■ Selected extract
++++++++

And Flugendorf's definition is, "the attempt to force someone to speak by subjecting him or her to the unbearable - unbearable discomfort, unbearable distress, unbearable fear "
The UN says "severe" pain or suffering, Flugendorf says torture's anything "unbearable", and the ICPPT says "any" pain or suffering, and you say torture's anything that's "plysically coercive". Just in this forum it seems to me there's a broad gap between the extremes in definitions.
Thank you all for confirming my point.
@YankeeSailor:
You see your point confirmed by the things you quoted. I can't agree. It takes a magnifying glass brought very close in on the different wordings - and possibly with blinders around the circumference of the glass - to see, in the different wordings, anything but a very strong similarity and agreement in implication between them.
And it is outright impossible to discern in them a doorway whereunder the practices discussed in the memos would be something other than torture - or to discern in them a specified alternate area for harsh treatment intended to overcome the will of the prisoner but that isn't to be considered torture.
@YankeeSailor:
You're trying the same arguments and parsing techniques that the OLC used in the memos. All of the quotes you used say basically the same thing. If word play and tortured logic is your best defense of torture, you really got nothing. If you are correct that most conservatives don't believe that what was done constitutes torture, then the conservative movement is effectively dead and we have lost our way.
I'm not arguing that most Conservatives have settled their minds that what was done is okay. I believe that most conservatives acknowledge there are important moral questions on both sides of the issue.
Also, before we get painting with too broad a brush, it's useful to remember that all the techniques in the "torture memos" were reviewed by a bipartisan group of Congressmen, including the Speaker of the House, and there are no reports of significant objections being raised. This is not a Conservative problem, it's an American problem.
Conservative is not the same as Right Wing
It helps to consider that many of the people calling themselves "conservative" these days would more accurately be described as right-wing authoritarians. There is a difference.
The guy eating a cheeseburger is not a vegetarian, no matter how loudly he claims to be one.

++++++++

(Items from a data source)
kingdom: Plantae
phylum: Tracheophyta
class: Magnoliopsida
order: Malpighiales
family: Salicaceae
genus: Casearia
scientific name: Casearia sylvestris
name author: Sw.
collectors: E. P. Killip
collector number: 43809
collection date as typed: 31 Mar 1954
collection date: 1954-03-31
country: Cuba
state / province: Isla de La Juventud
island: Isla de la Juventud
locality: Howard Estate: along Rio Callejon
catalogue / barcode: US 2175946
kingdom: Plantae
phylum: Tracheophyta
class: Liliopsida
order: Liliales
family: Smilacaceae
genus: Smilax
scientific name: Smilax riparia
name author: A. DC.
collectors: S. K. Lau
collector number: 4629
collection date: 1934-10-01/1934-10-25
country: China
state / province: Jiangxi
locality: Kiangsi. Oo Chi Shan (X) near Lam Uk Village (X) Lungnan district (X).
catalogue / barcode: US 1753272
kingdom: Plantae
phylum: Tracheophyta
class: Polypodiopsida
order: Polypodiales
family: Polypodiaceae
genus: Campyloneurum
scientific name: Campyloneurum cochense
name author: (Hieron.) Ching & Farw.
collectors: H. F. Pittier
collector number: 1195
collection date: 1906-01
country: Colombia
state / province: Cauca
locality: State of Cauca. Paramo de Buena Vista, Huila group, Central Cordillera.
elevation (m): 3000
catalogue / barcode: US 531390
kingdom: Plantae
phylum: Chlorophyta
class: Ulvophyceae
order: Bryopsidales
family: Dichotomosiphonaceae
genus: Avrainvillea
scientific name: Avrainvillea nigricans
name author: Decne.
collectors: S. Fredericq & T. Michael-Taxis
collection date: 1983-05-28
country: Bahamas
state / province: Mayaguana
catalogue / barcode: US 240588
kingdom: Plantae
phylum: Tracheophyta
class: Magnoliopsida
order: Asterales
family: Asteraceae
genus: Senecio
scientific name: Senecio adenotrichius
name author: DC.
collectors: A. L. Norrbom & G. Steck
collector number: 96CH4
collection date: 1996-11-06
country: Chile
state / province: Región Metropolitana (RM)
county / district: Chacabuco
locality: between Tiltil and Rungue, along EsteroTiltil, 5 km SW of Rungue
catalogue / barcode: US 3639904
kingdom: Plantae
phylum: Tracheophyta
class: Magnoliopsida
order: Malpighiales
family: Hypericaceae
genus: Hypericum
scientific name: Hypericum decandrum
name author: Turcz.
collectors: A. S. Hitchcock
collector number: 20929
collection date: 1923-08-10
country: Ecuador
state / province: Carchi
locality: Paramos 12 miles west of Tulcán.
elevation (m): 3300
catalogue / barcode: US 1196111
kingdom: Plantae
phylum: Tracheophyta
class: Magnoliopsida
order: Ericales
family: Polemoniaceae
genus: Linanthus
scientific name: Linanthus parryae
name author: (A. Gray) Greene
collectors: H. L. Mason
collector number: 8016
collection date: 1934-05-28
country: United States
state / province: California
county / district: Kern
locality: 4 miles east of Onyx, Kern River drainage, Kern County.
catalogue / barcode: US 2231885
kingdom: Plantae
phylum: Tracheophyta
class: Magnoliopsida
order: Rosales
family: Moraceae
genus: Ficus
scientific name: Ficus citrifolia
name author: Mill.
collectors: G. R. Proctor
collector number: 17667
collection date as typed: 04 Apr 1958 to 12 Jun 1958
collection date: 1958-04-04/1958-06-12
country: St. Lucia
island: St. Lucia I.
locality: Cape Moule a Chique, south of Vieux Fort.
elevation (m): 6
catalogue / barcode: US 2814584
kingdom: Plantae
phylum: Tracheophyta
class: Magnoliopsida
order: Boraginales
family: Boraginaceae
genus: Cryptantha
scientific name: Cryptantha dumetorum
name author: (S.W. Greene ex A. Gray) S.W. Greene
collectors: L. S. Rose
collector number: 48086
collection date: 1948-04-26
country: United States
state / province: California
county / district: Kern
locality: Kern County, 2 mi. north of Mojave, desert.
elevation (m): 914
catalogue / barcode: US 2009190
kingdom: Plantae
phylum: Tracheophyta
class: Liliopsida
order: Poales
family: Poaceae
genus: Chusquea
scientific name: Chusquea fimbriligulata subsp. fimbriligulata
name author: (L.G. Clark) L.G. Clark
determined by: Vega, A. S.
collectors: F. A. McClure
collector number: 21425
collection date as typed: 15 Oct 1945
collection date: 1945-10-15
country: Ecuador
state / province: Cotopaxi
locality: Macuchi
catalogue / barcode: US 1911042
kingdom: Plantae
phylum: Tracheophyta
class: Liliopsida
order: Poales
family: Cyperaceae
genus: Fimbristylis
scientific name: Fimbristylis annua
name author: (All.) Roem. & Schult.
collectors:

++++++++

■ Assigned task 1
Set down the part of the forum discussion on torture starting at "The UN says" and ending at "extremes in definitions.".
■ Assigned task 2
In the forum discussion on torture, who reviewed all the techniques in the "torture memos"?

■ Answer section 1
The UN says "severe" pain or suffering, Flugendorf says torture's anything "unbearable", and the ICPPT says "any" pain or suffering, and you say torture's anything that's "plysically coercive". Just in this forum it seems to me there's a broad gap between the extremes in definitions.

■ Answer section 2
A bipartisan group of Congressmen, including the Speaker of the House.